The leader of the Tobu tribe Issa Abdelmajid, stated that 113 Tobu were killed (including six children) and 241 wounded in 10 days of fighting. For their part, the Zuwayya said 23 of their tribesmen were killed and 53 wounded.

On 22 February, four people were killed and 10 injured in renewed fighting. NTC leader Abdul Jalil said that Gaddafi loyalists were seeding sedition in Kufra but did not elaborate.

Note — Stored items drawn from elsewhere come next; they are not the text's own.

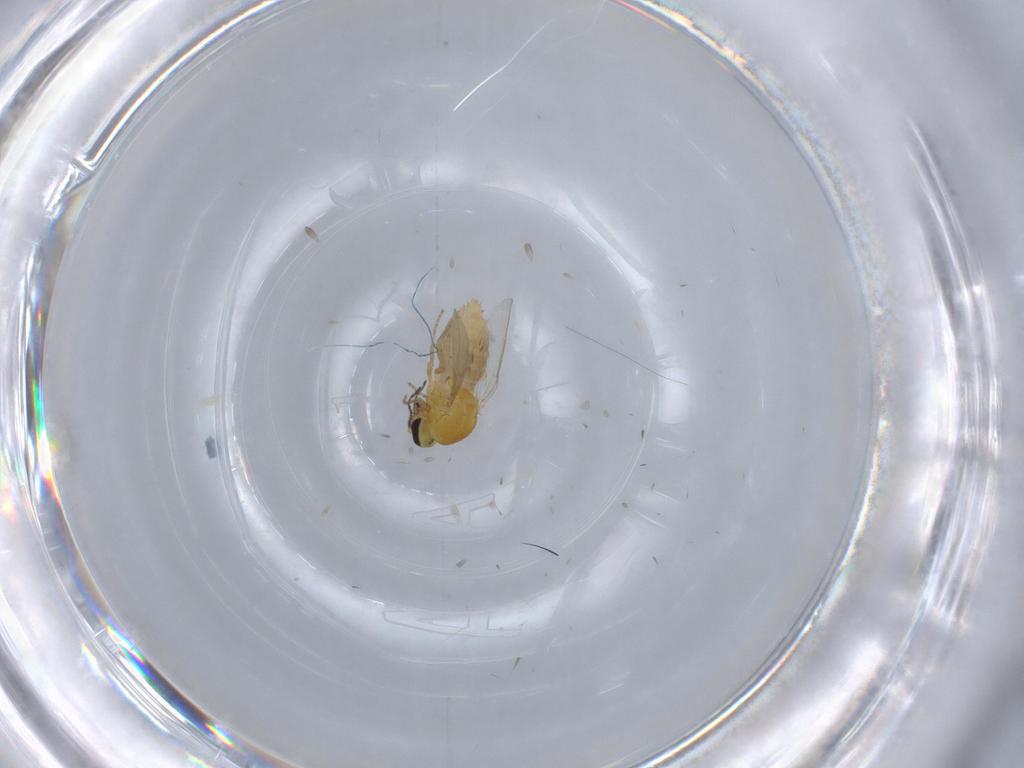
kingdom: Animalia
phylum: Arthropoda
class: Insecta
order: Diptera
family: Ceratopogonidae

On 23 February, the Libyan National Army was dispatched to Kufra to enforce the peace. Army commandos had reportedly taken control of the airport, city and whole region, according to Zuwayya tribal sources inside the city and both tribes used the renewed peace for evacuation of wounded to Tripoli.

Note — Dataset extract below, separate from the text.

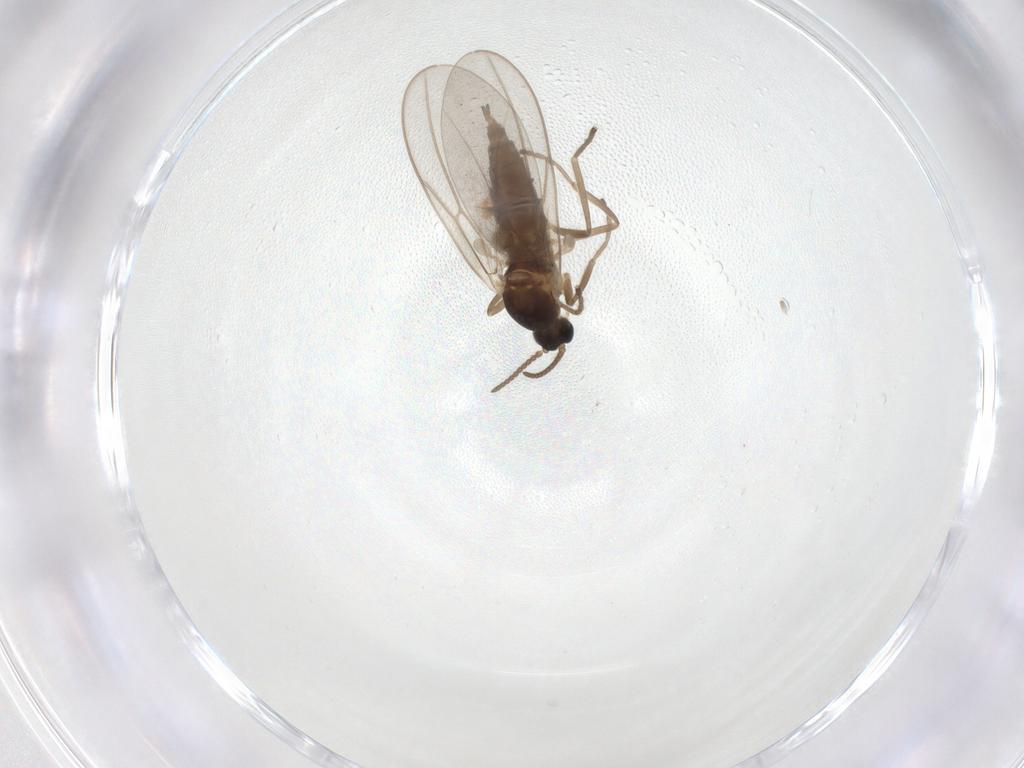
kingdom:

On 24 February, fighting resumed in Kufra, injuring several people, according to both tribes, with each blaming the other for the renewed fighting. A security official from the Zuwayya tribe stated that the army had not done anything to prevent the clashes. Later during the day, an ICRC medic confirmed that fighting de-escalated but the situation remained tense. The ICRC also evacuated 28 wounded patients from both tribes to Tripoli hospital.

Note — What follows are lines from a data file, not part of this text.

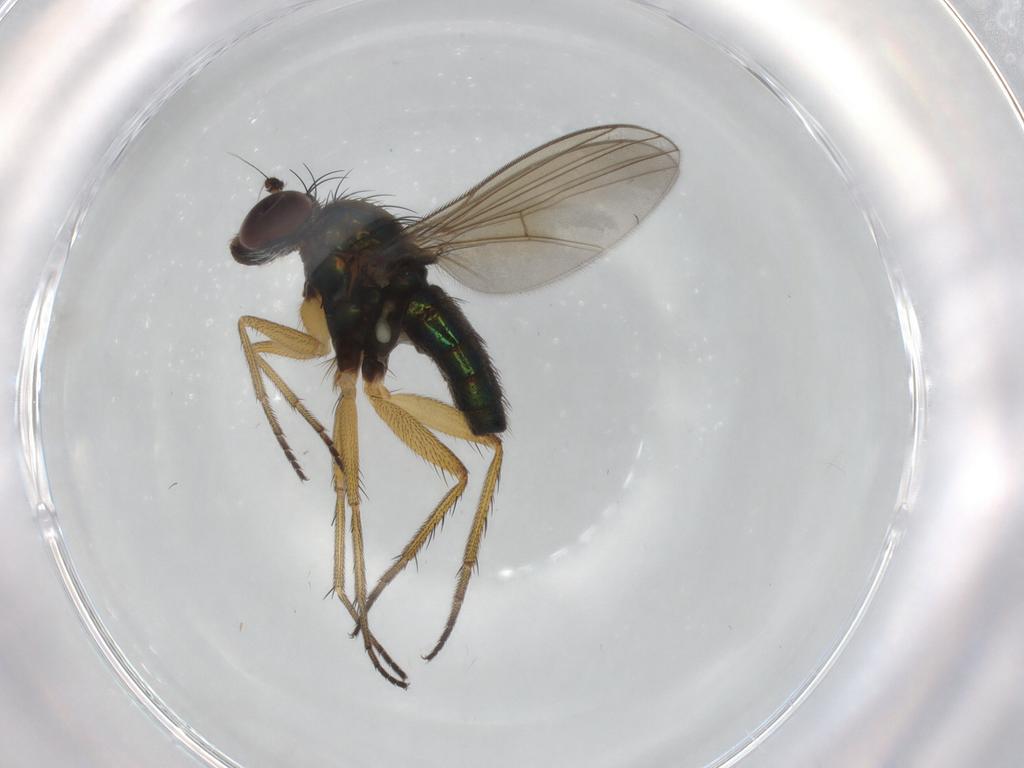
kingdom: Animalia
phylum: Arthropoda
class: Insecta
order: Diptera
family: Dolichopodidae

On 25 February, a United Nations team started providing relief supplies. Georg Charpentier, an UN Resident and Humanitarian Coordinator in Libya and chief of UNSMIL mission, confirmed that a ceasefire between the tribes was holding with the Libyan army contingent in place to prevent further clashes. NTC chairman Jalil urged both tribes to make peace.

=== April 2012 ===
On 20 April, fighting erupted after Zuwayya tribesmen reportedly killed a Tobu man. Three people were killed and 17 wounded in subsequent fighting, all of them Tobu. Three government soldiers were also wounded. By the evening on 21 April, 12 people had been killed and 35 wounded on the Tobu side.

=== June 2012 ===

On 10 June, fighting flared up again in Kufra. Tobu tribesmen were engaged in clashes with former rebels who had become members of the new Libyan National Army. A Kufra official said the Tobu had launched an attack on the city with tanks and other heavy weapons. A Tobu representative said it was the tribe that had come under attack. He said the fighting had erupted after the former militiamen, known as the Libya Shield Battalion, had shelled the tribe's district. But a local security official said an attack on a security checkpoint in the town triggered the violence. The fighting continued into the next day and at least 23 people were killed. Among the dead were 20 Tobu tribesmen, including at least 15 tribal fighters, and three government soldiers.

Six more people, including two soldiers, were killed in renewed fighting in Kufra on 26 June. The fighting died down later in the evening. However, the fighting continued late on 27 June and for the next three days another 47 people were killed and 100 wounded. 32 of the dead were from the Tobu tribe, 14 were from the Zwai tribe and one was a government soldier.

== Aftermath ==

According to UNSMIL mission more than 100 people were killed in the fighting, half of Kufra population had fled the fighting and more than 200 foreign migrants were waiting as of 29 February for evacuation. Associated Press journalist on the ground also witnessed at least 160 houses demolished by rocket attacks in one neighbourhood alone with the shelling also hitting a school where civilians were seeking shelter.